In reaching this conclusion, the Court of Appeal specifically noted that Blue Shield did not identify what efforts it undertook, beyond making sure that no required fields in the application were left blank and checking its own systems, to otherwise confirm that the Plaintiffs’ application was accurate and complete.

The Court next examined whether the Plaintiffs willfully misrepresented information in their application to Blue Shield. According to the Plaintiffs, their broker filled out the applications, and they merely signed the applications without reading them. Their broker, Yusop, testified that, apart from the signatures, all of the handwriting on the applications was his. The Plaintiffs further asserted that because of both their limited education and English language skills (both were immigrants) and Yusop’s expertise, they trusted and relied on him to ask them for any necessary information and to record the information accurately on the application (as well as to copy certain information from a previous application in his files). Because the Court of Appeal had to accept these facts as true in ascertaining whether summary judgment was appropriate (and specifically noted that it did not hold the Plaintiffs’ version of the facts as true), it found that as a matter of law it could not conclude that the Plaintiffs willfully misrepresented information in their application.

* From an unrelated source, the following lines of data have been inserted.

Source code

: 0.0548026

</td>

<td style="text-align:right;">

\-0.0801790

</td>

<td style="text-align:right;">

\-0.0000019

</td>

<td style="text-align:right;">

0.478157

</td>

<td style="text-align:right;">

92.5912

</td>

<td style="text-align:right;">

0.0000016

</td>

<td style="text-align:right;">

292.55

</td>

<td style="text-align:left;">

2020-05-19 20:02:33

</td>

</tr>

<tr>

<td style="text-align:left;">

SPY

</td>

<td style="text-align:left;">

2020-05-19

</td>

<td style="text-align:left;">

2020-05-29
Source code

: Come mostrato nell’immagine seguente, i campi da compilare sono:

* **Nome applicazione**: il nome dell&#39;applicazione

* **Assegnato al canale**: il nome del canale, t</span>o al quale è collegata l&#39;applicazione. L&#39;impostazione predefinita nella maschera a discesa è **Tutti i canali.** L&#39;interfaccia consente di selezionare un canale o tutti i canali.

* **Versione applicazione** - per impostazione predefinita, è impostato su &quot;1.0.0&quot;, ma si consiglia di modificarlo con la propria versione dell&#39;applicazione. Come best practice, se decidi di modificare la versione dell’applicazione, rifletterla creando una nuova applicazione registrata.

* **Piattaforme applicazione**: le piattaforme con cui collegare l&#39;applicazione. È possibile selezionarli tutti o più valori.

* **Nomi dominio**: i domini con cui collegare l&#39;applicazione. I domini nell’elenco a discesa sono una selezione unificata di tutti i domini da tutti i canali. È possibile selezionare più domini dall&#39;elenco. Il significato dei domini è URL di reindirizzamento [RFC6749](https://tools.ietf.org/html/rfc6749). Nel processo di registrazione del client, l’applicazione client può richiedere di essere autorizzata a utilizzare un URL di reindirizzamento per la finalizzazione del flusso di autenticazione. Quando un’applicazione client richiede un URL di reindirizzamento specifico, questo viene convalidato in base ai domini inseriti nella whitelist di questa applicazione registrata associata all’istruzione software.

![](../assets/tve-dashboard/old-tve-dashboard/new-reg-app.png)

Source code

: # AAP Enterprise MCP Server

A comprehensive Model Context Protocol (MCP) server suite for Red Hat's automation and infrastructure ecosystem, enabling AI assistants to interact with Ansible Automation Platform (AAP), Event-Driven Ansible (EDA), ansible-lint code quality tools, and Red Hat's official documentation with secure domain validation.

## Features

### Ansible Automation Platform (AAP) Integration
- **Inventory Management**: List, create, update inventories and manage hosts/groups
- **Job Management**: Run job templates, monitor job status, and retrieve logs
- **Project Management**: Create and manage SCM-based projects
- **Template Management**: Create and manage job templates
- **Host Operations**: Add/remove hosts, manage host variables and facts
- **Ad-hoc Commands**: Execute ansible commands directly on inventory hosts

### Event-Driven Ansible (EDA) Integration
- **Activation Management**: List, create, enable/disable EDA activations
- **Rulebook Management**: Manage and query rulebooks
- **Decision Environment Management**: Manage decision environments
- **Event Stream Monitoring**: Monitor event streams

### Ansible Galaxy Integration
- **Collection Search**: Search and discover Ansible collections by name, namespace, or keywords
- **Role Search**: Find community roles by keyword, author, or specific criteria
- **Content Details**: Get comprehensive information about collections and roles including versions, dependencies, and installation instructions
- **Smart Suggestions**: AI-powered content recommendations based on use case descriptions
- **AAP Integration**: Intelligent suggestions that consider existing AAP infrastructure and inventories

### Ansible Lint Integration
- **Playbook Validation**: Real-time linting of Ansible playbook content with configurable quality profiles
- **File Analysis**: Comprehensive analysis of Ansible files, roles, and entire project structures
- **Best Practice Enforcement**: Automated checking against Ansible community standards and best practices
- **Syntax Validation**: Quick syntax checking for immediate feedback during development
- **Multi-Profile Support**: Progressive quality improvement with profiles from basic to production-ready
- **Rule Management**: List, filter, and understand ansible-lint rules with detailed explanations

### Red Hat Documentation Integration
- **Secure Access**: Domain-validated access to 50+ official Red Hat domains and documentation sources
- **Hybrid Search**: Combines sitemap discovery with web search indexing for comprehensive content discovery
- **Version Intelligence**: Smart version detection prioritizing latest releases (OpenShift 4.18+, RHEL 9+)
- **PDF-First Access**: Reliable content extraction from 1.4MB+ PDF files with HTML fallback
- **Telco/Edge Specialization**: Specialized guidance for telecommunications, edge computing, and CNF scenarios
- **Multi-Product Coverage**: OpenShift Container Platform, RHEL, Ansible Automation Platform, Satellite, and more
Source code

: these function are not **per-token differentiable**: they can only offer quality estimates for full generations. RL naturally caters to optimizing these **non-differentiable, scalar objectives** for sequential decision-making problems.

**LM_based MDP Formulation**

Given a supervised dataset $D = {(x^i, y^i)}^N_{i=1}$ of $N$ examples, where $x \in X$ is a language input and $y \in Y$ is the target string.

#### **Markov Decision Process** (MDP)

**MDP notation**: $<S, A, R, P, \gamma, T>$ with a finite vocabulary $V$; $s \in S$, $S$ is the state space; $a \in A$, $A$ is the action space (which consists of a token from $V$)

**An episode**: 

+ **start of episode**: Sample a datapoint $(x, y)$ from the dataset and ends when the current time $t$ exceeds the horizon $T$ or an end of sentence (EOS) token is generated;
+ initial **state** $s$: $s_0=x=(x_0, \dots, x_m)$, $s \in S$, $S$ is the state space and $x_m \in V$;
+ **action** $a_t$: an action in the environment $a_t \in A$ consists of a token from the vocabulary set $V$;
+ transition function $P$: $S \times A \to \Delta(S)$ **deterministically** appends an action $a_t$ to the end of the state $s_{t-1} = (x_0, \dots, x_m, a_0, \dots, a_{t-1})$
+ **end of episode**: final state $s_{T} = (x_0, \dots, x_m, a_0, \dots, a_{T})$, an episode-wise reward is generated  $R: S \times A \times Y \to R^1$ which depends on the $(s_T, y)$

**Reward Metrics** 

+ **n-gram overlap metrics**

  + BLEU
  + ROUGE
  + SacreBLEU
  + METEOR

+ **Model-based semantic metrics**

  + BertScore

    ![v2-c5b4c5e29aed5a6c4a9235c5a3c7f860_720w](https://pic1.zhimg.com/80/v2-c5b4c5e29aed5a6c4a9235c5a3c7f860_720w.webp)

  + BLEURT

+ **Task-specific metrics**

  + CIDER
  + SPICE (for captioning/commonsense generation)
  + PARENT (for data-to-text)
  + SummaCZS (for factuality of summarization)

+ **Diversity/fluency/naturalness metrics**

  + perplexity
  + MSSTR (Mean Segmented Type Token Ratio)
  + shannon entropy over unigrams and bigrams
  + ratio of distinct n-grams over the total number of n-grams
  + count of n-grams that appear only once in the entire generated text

In addition, the Court of Appeal rejected Blue Shield’s argument that the rescission did not constitute unlawful postclaims underwriting because it was not “due to” any underwriting failure on the part of Blue Shield, as required by Health & Safety Code § 1389.3. Blue Shield contended that the Plaintiffs introduced no evidence that “had any further inquiry of some sort been made [by Blue Shield,] it would have revealed the concealed information.” The Court of Appeal rejected this argument, concluding that Blue Shield failed to carry its initial burden on the argument for purposes of summary judgment; thus, the burden never shifted to the Plaintiffs to introduce evidence of their own.

Finally, the Court of Appeal affirmed the grant of summary adjudication on the Plaintiffs’ bad faith and punitive damage claims against Blue Shield. In so doing, the Court specifically distinguished Hailey, where the appellate court reversed summary adjudication on bad faith and punitive damages, noting that unlike Hailey, there was no evidence of any delay on Blue Shield’s part in investigating and rescinding the agreement.